Digital field scholarship and the liberal arts: results from a 2012–13 sandbox

Springer Science and Business Media LLC - Tập 16 - Trang 5-13 - 2014
James D. Proctor1, Kristen Eshleman2, Tim Chartier3, Lora Taub-Pervizpour4, Kristin Bott5, Juliane L. Fry6, Chris Koski7, Tony Moreno5
1Environmental Studies Program—MSC 62, Lewis & Clark College, Portland, USA
2Information Technology Services, Davidson College, Davidson, USA
3Mathematics, Davidson College, Davidson, USA
4Media & Communication, Muhlenberg College, Allentown, USA
5Computing & Information Services, Reed College, Portland, USA
6Chemistry and Environmental Studies, Reed College, Portland, USA
7Political Science and Environmental Studies, Reed College, Portland, USA

Tóm tắt

We summarize a recent multi-institutional collaboration in digital field scholarship involving four liberal arts colleges: Davidson College, Lewis & Clark College, Muhlenberg College, and Reed College.
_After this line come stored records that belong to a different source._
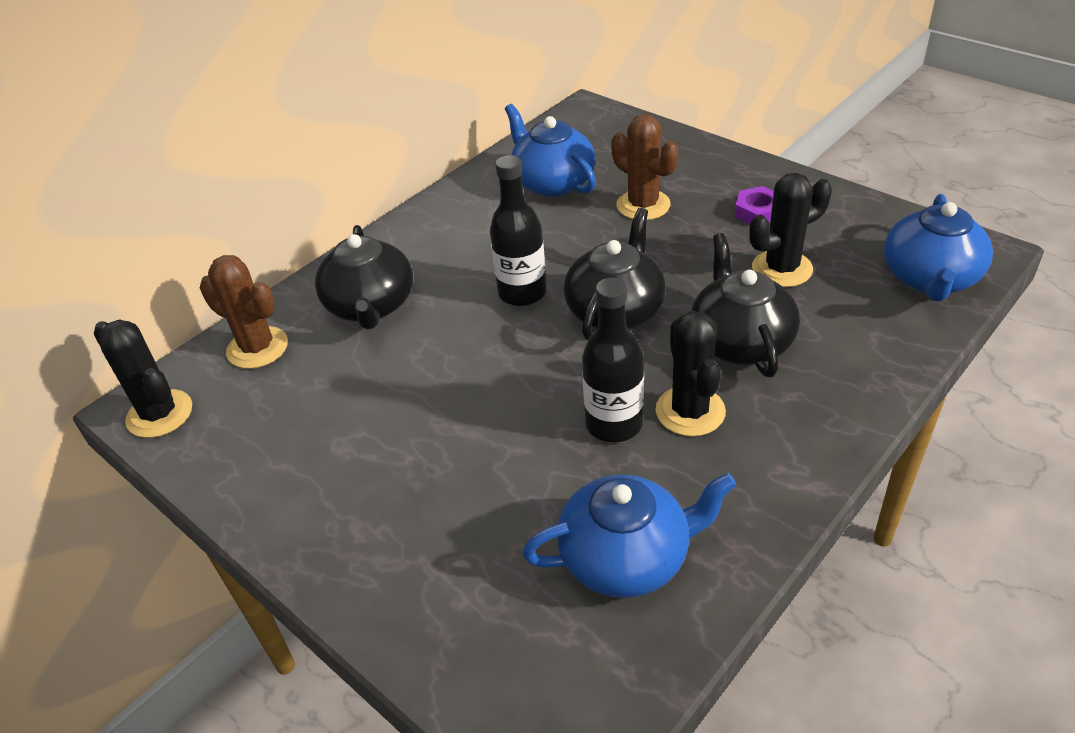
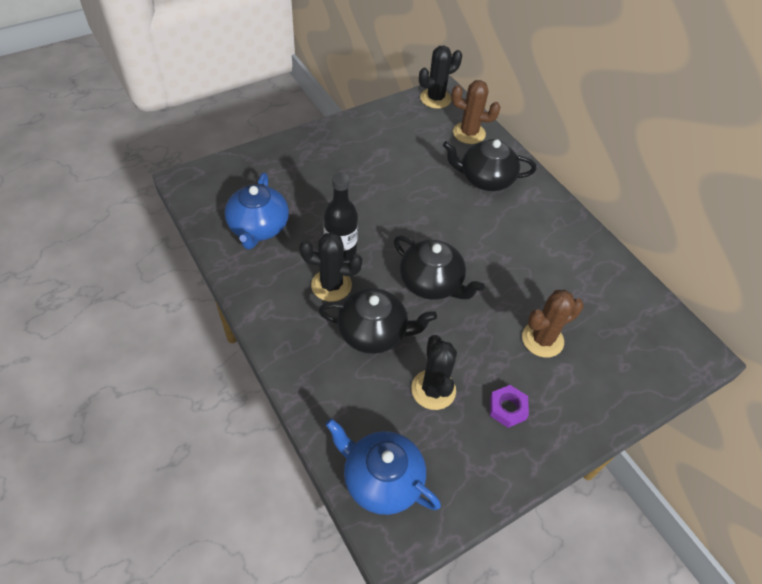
camera: 100 degrees right, 10 degrees up
(257, 348) = (469, 133): brown cactus -> brown cactus turned 60 degrees clockwise
(522, 293) = (468, 245): black bottle -> none
(552, 182) = (591, 297): blue teapot -> none

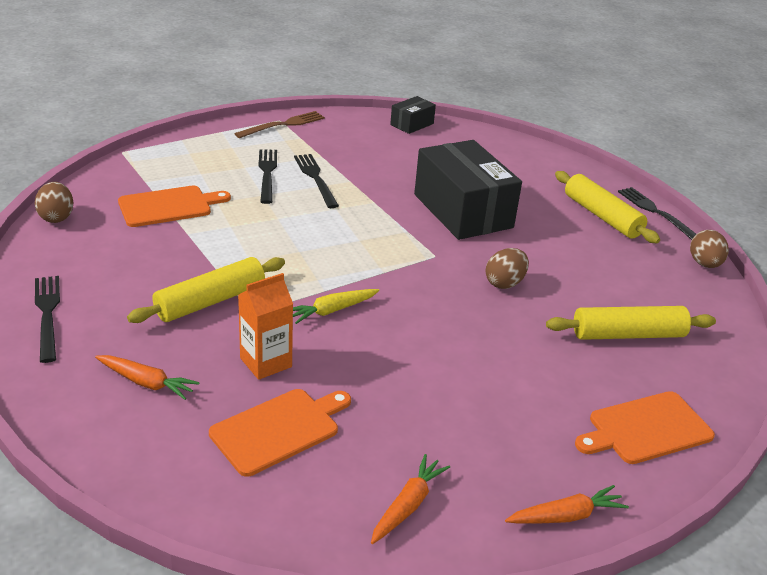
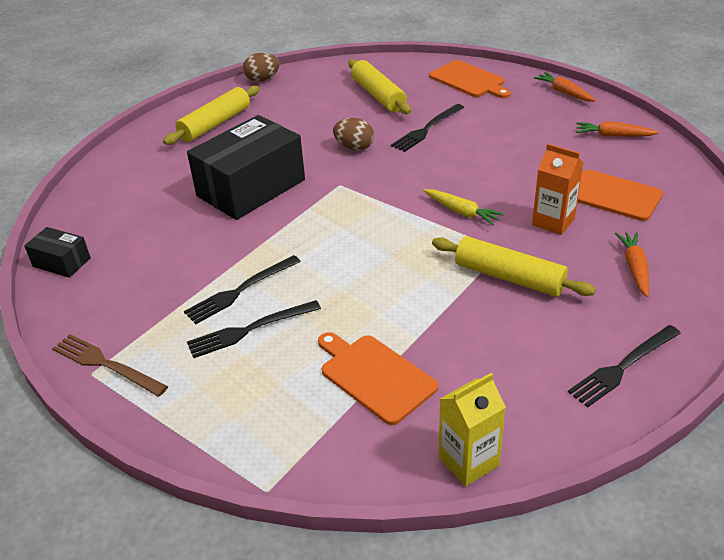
camera: 105 degrees left, 5 degrees up
(56, 217) = (468, 461): brown egg -> yellow carton
(657, 213) = (193, 103): black fork -> black fork (427, 129)

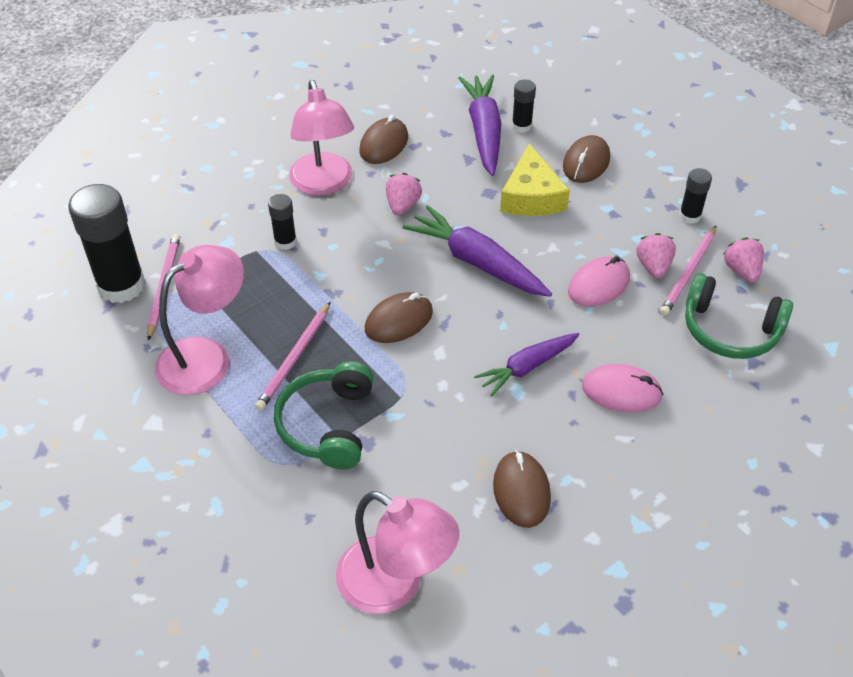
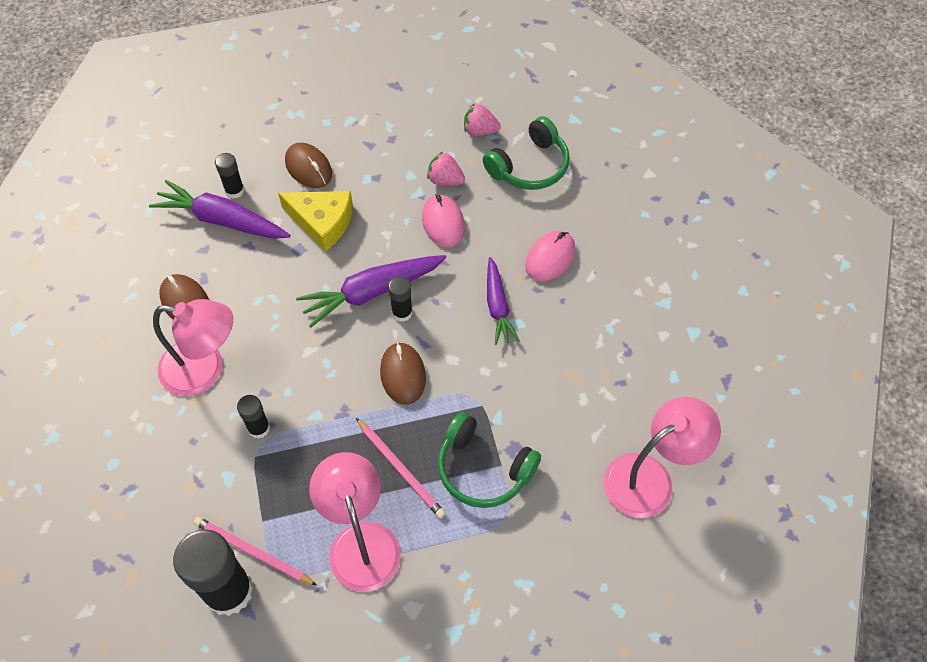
camera: 65 degrees left, 10 degrees up
(402, 205) = (273, 318): pink strawberry -> none
(521, 491) = (606, 361): brown mouse -> none
(688, 273) = (463, 162): pink pencil -> none
(690, 216) = (408, 132): black glue stick -> black glue stick (402, 313)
Digital field scholarship (DFS) can be defined as scholarship in the arts and sciences for which field-based research and concepts are significant, and digital tools support data collection, analysis, and communication; DFS thus gathers together and extends a wide range of existing scholarship, offering new possibilities for appreciating the connections that define liberal education. Our collaboration occurred as a sandbox, a collective online experiment using a modified WordPress platform (including mapping and other advanced capabilities) built and supported by Lewis & Clark College, with sponsorship provided by the National Institute for Technology in Liberal Education. Institutions selected course-based DFS projects for fall 2012 and/or spring 2013. Projects ranged from documentary photojournalism to home energy efficiency assessment. One key feature was the use of readily available mobile devices and apps for field-based reconnaissance and data collection; another was our public digital scholarship approach, in which student participants shared the process and products of their work via public posts on the DFS website. Descriptive and factor analysis results from anonymous assessment data suggest strong participant response and likely future potential of digital field scholarship across class level and gender. When set into the context of the four institutions that supported the 2012–2013 sandbox, we see further opportunities for digital field scholarship on our and other campuses, provided that an optimal balance is struck between challenges and rewards along technical, pedagogical, and practical axes. Ultimately, digital field scholarship will be judged for its scholarship and for extending the experimental, open-ended inquiry that characterizes liberal education.